__Estratto della pagina__:
_____

Come va la salute Agroppi?

«Da vecchiarello, combatto ogni giorno con le crisi di depressione».

Come ha festeggiato il suo compleanno?

«A casa con tutta la mia famiglia, con figli e nipoti, qualche giorno fa ho fatto anche 56 anni di matrimonio: con mia moglie Nadia ci siamo conosciuti che io avevo 16 anni lei 14, appena mi vide non si fece sfuggire l'occasione (sorride) e mi prese al volo».

Quanto le manca il calcio?

«Non mi manca affatto, perché se ci rientrassi tornerei a stare male come quando ho dovuto lasciare. Ero il più bravo di tutti, non credo di essere presuntuoso ma i miei colleghi me li mettevo tutti nel taschino e l' ho dimostrato nei miei anni da allenatore. Poi quando ho cominciato ad avere problemi con la depressione ho dovuto alzare bandiera bianca, il calcio non faceva più per me. Era un ambiente che mi piaceva, sapevo fare il mio lavoro, i primi anni non ho sbagliato niente fra settore giovanile e serie B dove ho vinto un campionato e poi anche alla Fiorentina. Fare l'allenatore è un mestieraccio o meglio è un bel mestiere perché guadagni un sacco di quattrini, ma c'è da resistere alle pressioni quotidiane e avere a che fare anche con giocatori che hanno poca intelligenza, non sanno parlare l'italiano, non sanno comportarsi e ti contestano se non li fai giocare».

Qual è stato nella sua carriera da allenatore il giocatore più difficile da gestire?

«Daniel Passarella, arrivò tardi al primo allenamento, non accettai le sue scuse e lo mandai a cambiarsi. Io ero un giovane allenatore e lui pensava di fare quello che voleva. Gli feci capire subito come stavano le cose, che non ero uno sprovveduto. Quando andò via mi abbraccio in lacrime dicendomi: ho imparato più in un anno con te che il tutta la mia carriera».

Si vedrebbe nel calcio di oggi ?

«Perché oggi c'è ancora il calcio? Esiste un campionato? Io non guardo più partite, solo il Torino, qualche volta, ma anche li non c'è più lo spirito granata, ci sono dieci stranieri, non conoscono la storia del Toro, quella di Superga».

Nella stagione 1975/76 lei passa al Perugia e il Torino conquista uno storico scudetto. Quanto le manca quel titolo?

«Io lo scudetto l'ho vinto, non c'ero ma c'ero, quando sono andato via da Torino mi si è spezzato il cuore. Nessuno mi avvisò del trasferimento a Perugia, bastavano poche parole, invece nulla. Il Torino pareggiò all'ultima giornata in casa con il Cesena, ma fu grazie alla nostra vittoria sulla Juve che vinse il campionato. Quindi quello scudetto è anche mio».

Qual è stato il giocatore più forte che ha affrontato in carriera?

« Rivera, era il mio punto di riferimento. Quando ci giocavo contro mi esaltavo».

Com'è stato il suo rapporto con gli arbitri ?

«Buonissimo, sono stato squalificato una sola volta in carriera dietro ad ordine ben preciso : la domenica successiva si giocava contro la Juventus. Se non ci fossero gli arbitri non ci sarebbe il calcio e io che cosa avrei fatto? Sarei andato a lavorare negli stabilimenti. I giocatori dovrebbero capirlo questo, perché se giocano al calcio e sono milionari è grazie agli arbitri».

Cos'è il Torino per Aldo Agroppi ? «La mia vita, la mia fortuna, un periodo fantastico della mia esistenza che mi ha permesso di costruire il mio futuro».

Oggi a 79 anni cosa chiede a Piombino, la sua città?

«Molte persone sono diffidenti ad avvicinarmi, poi quando mi conoscono cambiano idea. Sono Aldo Agroppi, nato in via Pisa fra le ciminiere,orgoglioso di essere piombinese. Quando siamo partiti fa con mia moglie Nadia ci dicemmo: da qui si parte e qui si torna. Ed eccoci qua».

_____

__Estratto della fonte__:
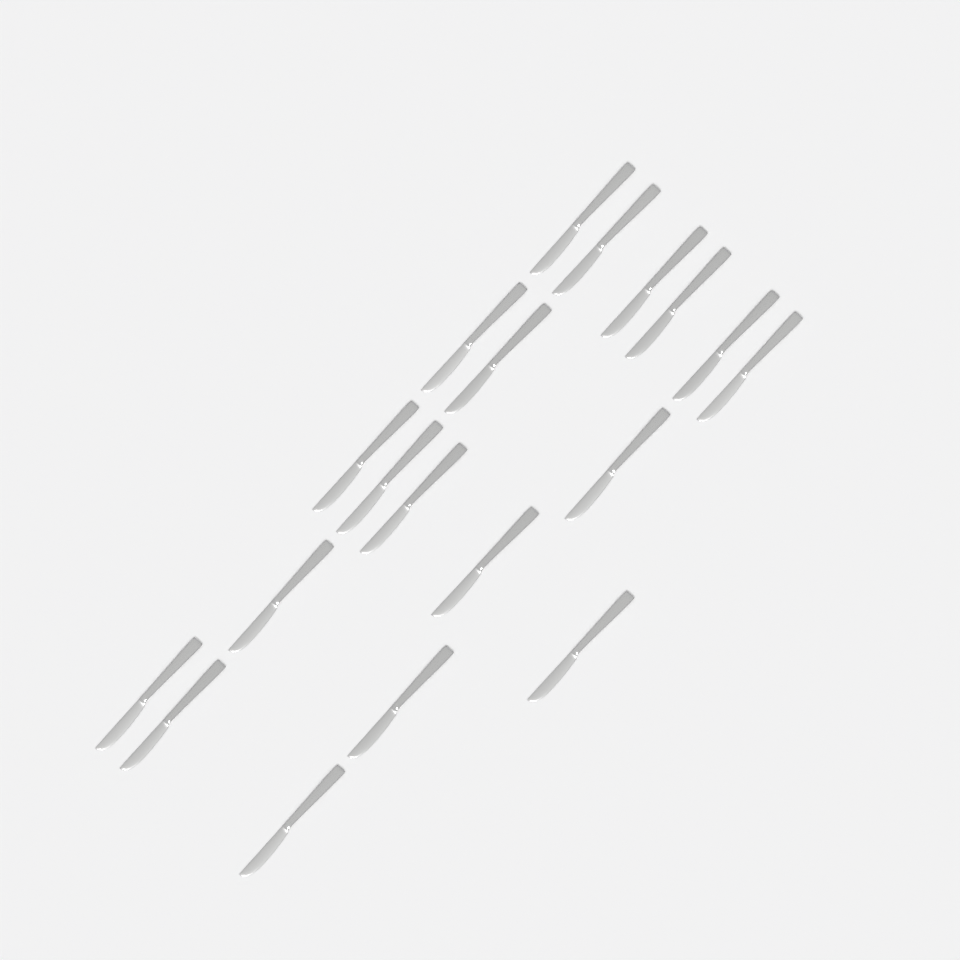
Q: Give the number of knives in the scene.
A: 19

_____

__Sfide__:
A: Riscrivi il tratto dell'intervista ad Aldo Agroppi che va da "Come ha festeggiato" fino a "manca il calcio?", mettendo "anniversario" al posto di "compleanno".
B: Secondo l'intervista ad Aldo Agroppi, con quale squadra pareggiò il Torino all'ultima giornata della stagione dello scudetto?
C: Elenca tutte le squadre di calcio nominate nell'intervista ad Aldo Agroppi.

__Risposte svolte__:
A:
Come ha festeggiato il suo anniversario?

«A casa con tutta la mia famiglia, con figli e nipoti, qualche giorno fa ho fatto anche 56 anni di matrimonio: con mia moglie Nadia ci siamo conosciuti che io avevo 16 anni lei 14, appena mi vide non si fece sfuggire l'occasione (sorride) e mi prese al volo».

Quanto le manca il calcio?

B: Con il Cesena, in casa.

C: Fiorentina, Torino, Perugia, Cesena, Juventus